The Spurs eventually lost contact with the Clippers because they couldn't keep up the scoring pace. Duncan was brilliant in the second half --20 points!-- and finished with 22 and 14, while Tony Parker had eight early points, but the two combined to miss eight free throws, with each going 0-for-2 on a pair of trips to the line to deflate the crowd. Ginobili had some good moments early on but had three turnovers to go along with a couple of dumb fouls, while Danny Green took the collar from the field, missing all six of his threes.

San Antonio made just 6-of-25 from downtown, a major reason they could never get any momentum going. The points never came in bunches for them. Green and Parker missed a number of good looks. Mills and Leonard were "feeling themselves," as the kids say, with some of their efforts. The Clippers closed out hard and rotated well, but the Spurs ball movement was lacking far too much. They weren't passing up good for great and the ball was sticking. Splitter, still trying to regain his rhythm after missing the final two weeks of the regular season, was too soft and tentative around the rim and Parker wasn't moving it enough.

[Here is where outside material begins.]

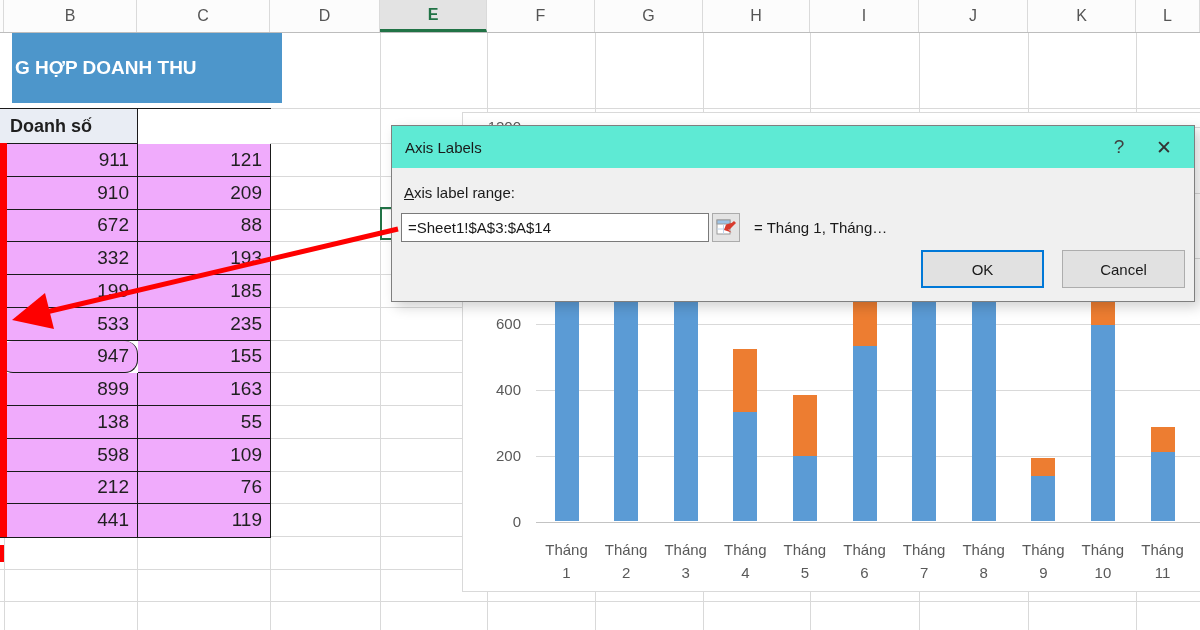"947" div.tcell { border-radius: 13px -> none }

It was just a flat, depressing performance from the Spurs, beginning to end. Ginobili's go-to word for it is "inspired." The Clippers were inspired, and too many Spurs were not. In a telling sequence Pop repeatedly implored the team to foul Jordan late in the second quarter and no one paid attention to him for successive possessions. It was as if at first they assumed the Clippers would simply fold and then later individuals were trying to do too much. The most depressing part was that L.A. didn't really "out-athlete" them. They just played smarter, harder, with more focus, and shot way better. Now it's a best-of-three, with potentially two of those at their place.

At least over-confidence won't be an issue.

Your Three Stars:

3. Tony Parker (1 pt)

2. Tim Duncan (8 pts)

3. Kawhi Leonard (11 pts)

[Players receive 5 points for first star, 3 points for second star and 1 point for third star. Points in parentheses are their accumulated totals for the postseason.]